Revisiting Anisotropy in Language Transformers: The Geometry of Learning Dynamics
For NLP researchers, it offers a geometric understanding of anisotropy in Transformers, but the contribution is incremental as it extends existing theoretical work.
The paper derives geometric arguments for anisotropy in Transformer language models and provides empirical evidence that activation-derived tangent directions capture most gradient anisotropy, supporting a tangent-aligned explanation.
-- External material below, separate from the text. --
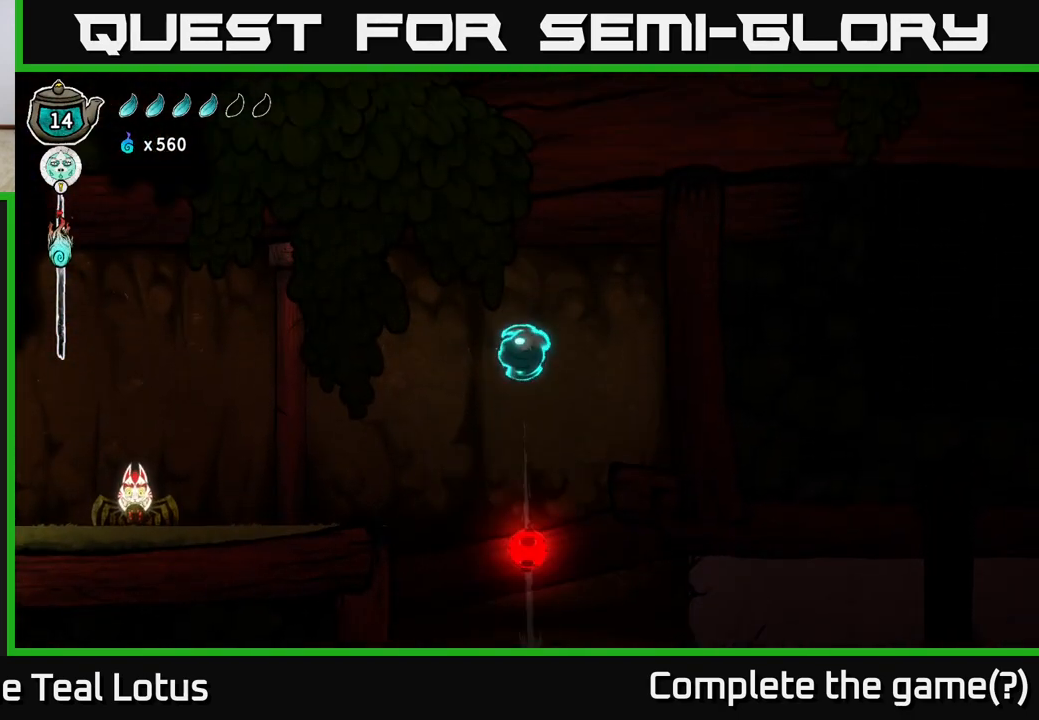
{"buttons": [], "left_stick": "down-left", "right_stick": "center", "events": [[50, "R2", "down"], [350, "R2", "up"], [417, "left_stick", "center"], [467, "left_stick", "down-left"]]}
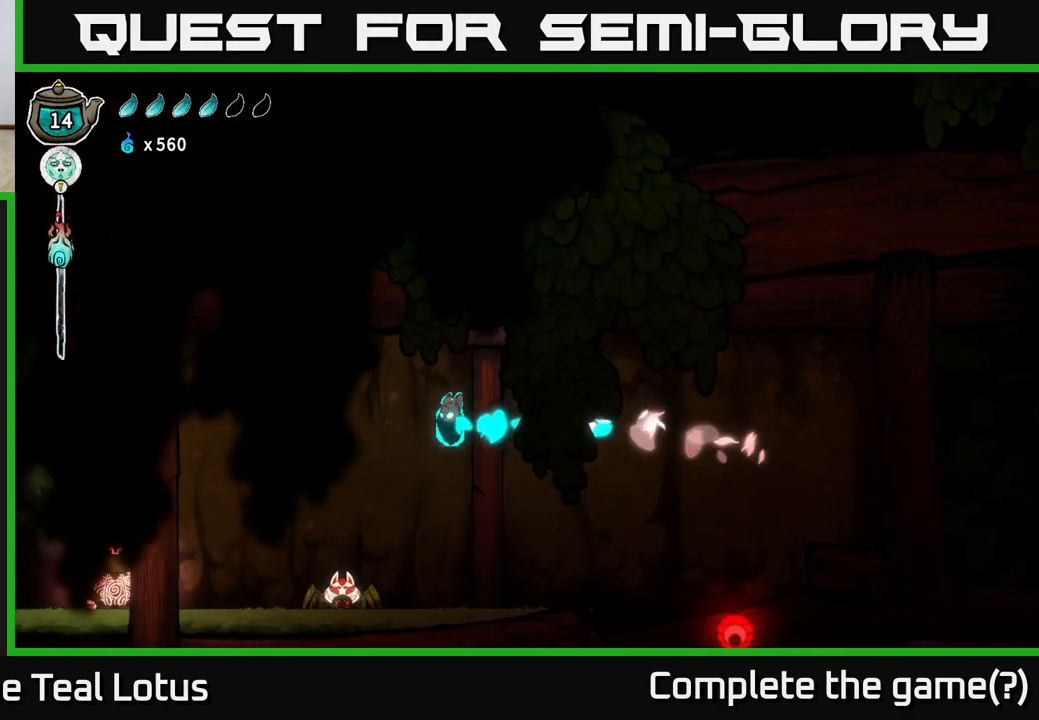
{"buttons": [], "left_stick": "down", "right_stick": "center", "events": [[117, "left_stick", "down"], [217, "X", "down"], [350, "X", "up"]]}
Since their introduction, Transformer architectures have dominated Natural Language Processing (NLP). However, recent research has highlighted an inherent anisotropy phenomenon in these models, presenting a significant challenge to their geometric interpretation. Previous theoretical studies on this phenomenon are rarely grounded in the underlying representation geometry. In this paper, we extend them by deriving geometric arguments for how frequency-biased sampling attenuates curvature visibility and why training preferentially amplify tangent directions. Empirically, we then use concept-based mechanistic interpretability during training, rather than only post hoc, to fit activation-derived low-rank tangent proxies and test them against ordinary backpropagated true gradients. Across encoder-style and decoder-style language models, we find that these activation-derived directions capture both unusually large gradient energy and a substantially larger share of gradient anisotropy than matched-rank normal controls, providing strong empirical support for a tangent-aligned account of anisotropy.